Ryabushinski’s Mansion: Giant Orchids and Irises
Four years after the first Moscow Art Nouveau building was designed, perhaps the most bizarre structure in this style was erected at the Malaya Nikitskaya Street. “Not a single straight line, not a single right angle”, this is how Maksim Gorky who was settled there by decision the Soviet government in 1931 after his return from the island of Capri, described Stepan Ryabushinski's mansion.
Everything that the proletarian writer disliked is so much delighting nowadays. Walls, entrances, and balconies protrude asymmetrically thus creating different cubic volumes; the building seems to grow to the sides and upward, like a plant. All windows are different in shape; frames and balconies' lattices echo the curls of a wrought-iron fence in the form of an oncoming wave or shell.
One of the most prominent decorations of the house is a mosaic frieze depicting orchids and irises. The flowers were giant as architect Feodor Shekhtel loved large floral details. His son recalled how the architect frequented the market in search of a particular type of orchid. Then he arranged them under different angles of a light source and made sketches. Pieces of golden smalt are introduced into the mosaic, which creates a flickering effect in the sun.

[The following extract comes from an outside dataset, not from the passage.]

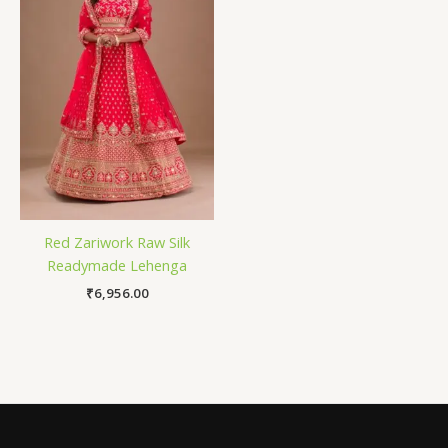
Red Zariwork Raw Silk
Readymade Lehenga
₹
6,956.00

Belyaev’s Mansion: Poppies and Sakura
Admirers of floral mosaics can also go for a walk in the Tagansky District. Here, at the crossroads of Yauzskaya Street and Ryumin Lane, you will find a house with poppies. In 1903, the Art Nouveau mansion was rebuilt from an 18th-century building as ordered by haberdasher Dmitry Belyaev.
The building was designed by Aleksandr Galetsky, an apprentice of Feodor Shekhtel. The facade is tiled with grey-green ceramic tiles, two rows of window openings are decorated with a curving belt. A decorative element stretches along the entire perimeter under the cornice, where flowering sakura and mascarons of Lorelei nymphs alternate. The wrought-iron balcony railing on the corner turret is made in the form of irises and tulips.
But the most prominent flowers, that gave the house an unofficial name, are located on the mosaic panel “Poppies at Sunset” at the gable facade from the former garden side. The panel was ordered to be made at the Venetian Murano Glass Factory. It is believed that the poppies on the house symbolize the four periods of human life. From above, the panel is framed by stucco molding representing a garland of red flowers with wreaths and ribbons.